言えなかった言葉。見失った想い。

 気が付けば、昼休みになっていた。


 ―――なんてことはさすがに無いけれど、それでもそれに近いものがあった。

 先生が黒板に書いたものを写していたはずのノートは、鉛筆で描かれたミミズの這った跡だらけだし、俯いて寝ていたのか、首から背中にかけての背骨の辺りがきしきしと痛い。晶子は首を押さえながら、頭を右へ左へと動かす。その度にコキコキと音がして、少しだけ小気味いい。


 数学の山田の授業が無かったのが幸いだった。奴の授業で寝ているのが見つかれば、強烈な雷が落ちただろう。そんなことを考えながら、晶子は机の上にあった教科書やノートを片付けていく。


 やはり、Jの配信を最後まで見てしまったのが良くなかった。それでも、カイリ様の呟きを、その投稿直後にコメントできたのだけは良かったけれど。



(カイリ様は学生だと思い込んでいたけど、本当は社会人なのかなぁ。毎日あんな時間までゲームできる環境の人って、なかなかいないよね。)



 昨日の一晩をいつもより夜更かししたというだけで、今日の授業はからっきしダメだったのだ。学生があの配信に参加しているとしたら、学校生活そのものがそれこそからっきしになってしまうと晶子は思った。


 鞄からお弁当を引っ張り出しながら、前の席で机の上を片付けているあーちゃんの背中を見た。いつもなら休み時間の度に話しかけてくるはずのあーちゃんも、「昨日、めっちゃ夜更かししてさ。」と朝からひどくローテンションで、休み時間でさえもウトウトしているようだった。そのためか、その日の午前中はとても静かだった。で、気が付けばお昼休みというわけだ。
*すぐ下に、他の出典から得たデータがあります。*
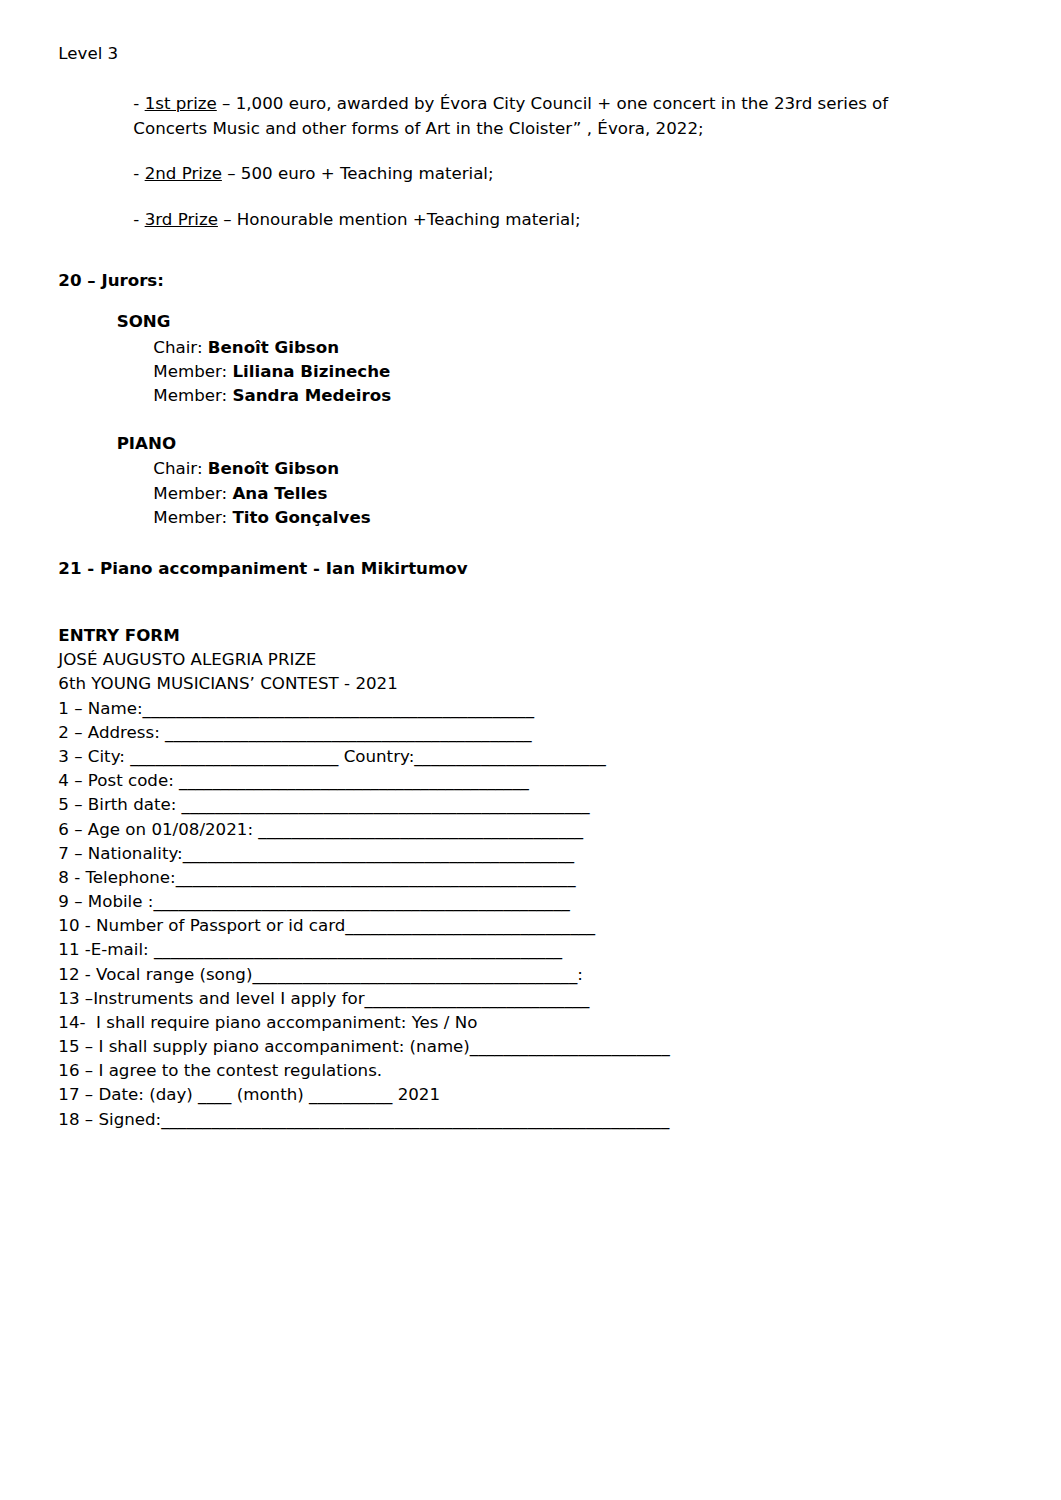Level 3
- 1st prize – 1,000 euro, awarded by Évora City Council + one concert in the 23rd series of Concerts Music and other forms of Art in the Cloister” , Évora, 2022;
- 2nd Prize – 500 euro + Teaching material;
- 3rd Prize – Honourable mention +Teaching material;
20 – Jurors:
SONG
Chair: Benoît Gibson
Member: Liliana Bizineche
Member: Sandra Medeiros
PIANO
Chair: Benoît Gibson
Member: Ana Telles
Member: Tito Gonçalves
21 - Piano accompaniment - Ian Mikirtumov
ENTRY FORM
JOSÉ AUGUSTO ALEGRIA PRIZE
6th YOUNG MUSICIANS’ CONTEST - 2021
1 – Name:_______________________________________________
2 – Address: ____________________________________________
3 – City: _________________________ Country:_______________________
4 – Post code: __________________________________________
5 – Birth date: _________________________________________________
6 – Age on 01/08/2021: _______________________________________
7 – Nationality:_______________________________________________
8 - Telephone:________________________________________________
9 – Mobile :__________________________________________________
10 - Number of Passport or id card______________________________
11 -E-mail: _________________________________________________
12 - Vocal range (song)_______________________________________:
13 –Instruments and level I apply for___________________________
14- I shall require piano accompaniment: Yes / No
15 – I shall supply piano accompaniment: (name)________________________
16 – I agree to the contest regulations.
17 – Date: (day) ____ (month) __________ 2021
18 – Signed:_____________________________________________________________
 晶子がお弁当を広げていると、あーちゃんが鞄からコンビニの袋を出してきた。あーちゃんはいつも、彼女には似つかわしくないようなシンプルなお弁当を持ってきていたのに、どうやら今日のお昼ご飯はコンビニで買って来たらしい。



「コンビニなんて、珍しいじゃん。」



 晶子の声にあーちゃんが振り返り、「朝、起きれなくて弁当作れなかったの。」と、珍しく弱弱しい声で言った。



「ええ⁉あーちゃん、自分でお弁当作ってるの?」

「作ってるって言っても、昨日の残りのおかず詰めたり、時間がある時に卵焼くぐらいだよ。」

「それでもすごいよ。」


(私なんて、毎朝、台所のテーブルの上に出来上がって置いてあるそれを鞄に入れるだけだ。)



 料理は大嫌いというわけではないが、率先してやろうとは思わないし、やる必要もないのだ。晶子の家には母という存在がいる。専業主婦ではないけれど。


 あーちゃんが立ちあがり、椅子を回転させてこちらを向いて座る。晶子の席に、サンドイッチが入っているらしいビニール袋が置かれた。



「うち母さん、働いてるからさ。」

「いや、うちも働いているし。」

「うち、父さんいないから。夕飯も結構作る。」



 思わぬ言葉に晶子は固まった。最近、母子家庭は本当に多いし、今までだってクラスに数人はいた。いちいち確認するわけでも無いし、晶子が知っている以上にいてもおかしいことでも全く無い。それなのに、妙にショックを受けていた晶子は、その理由もわからないまま、あーちゃんを見た。


「そんな驚かなくても。」と、あーちゃんが苦笑する。

「あ、ごめん。」



 それでもやはりうまく言葉が出て来なかった。自分がなんでこんなにショックを受けているのか、どんな言葉をかけたら良いのか、晶子には全く分からない。経験値が足りなすぎた。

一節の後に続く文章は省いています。